C’est d’un de ses alliés agacé que doit venir la « fuite » sur les réseaux sociaux d’une « proposition de sortie de crise » (notre photo) rédigée par M. Fayulu le 10 mai dernier, proposant une transition de 12 à 18 mois dirigée par M. Tshisekedi avant de nouvelles élections, transition durant laquelle l’opposant dirigerait une institution à créer chargée de réformer le pays.

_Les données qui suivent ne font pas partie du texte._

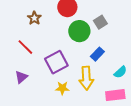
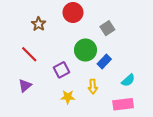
green circle: (79, 31) -> (85, 50), moved
purple square: (56, 62) -> (62, 70), size x0.7
yellow arrow: (86, 78) -> (93, 87), size x0.6

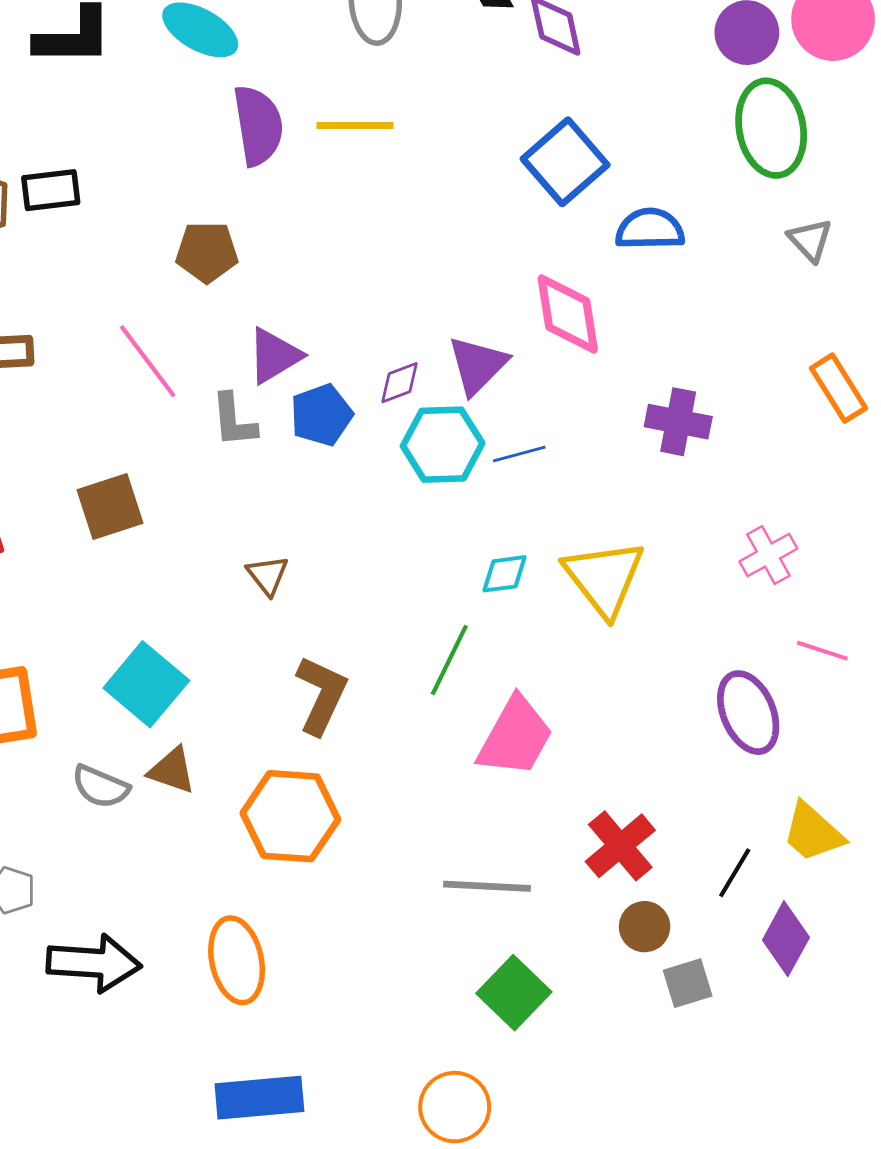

Fayului a ainsi fourni à ses adversaires au sein de Lamuka de quoi lui faire – à leur tour – la leçon. « La journée, on envoie le peuple dans la rue se faire tuer et la nuit on négocie un poste pour lui seul à la tête d’une institution »,a ainsi cinglé Francis Kalombo, un proche de Moïse Katumbi. Et le porte-parole de ce dernier, Olivier Kamitatu, en a remis une couche: « En évoluant en franc tireur, Martin Fayulu tourne la page de la vérité des urnes. Son offre de dialogue avec Felix Tshisekediconsacre l’essoufflement d’un radicalisme stérile. Et le procès en diabolisation intenté stupidement contre Moïse Katumbi s’en trouve encore plus inqualifiable ».

La seule réponse du camp Fayulu, pour l’instant, est de dire que la proposition attaquée n’est pas neuve et « circule dans les canaux diplomatiques depuis des mois ». Un peu court.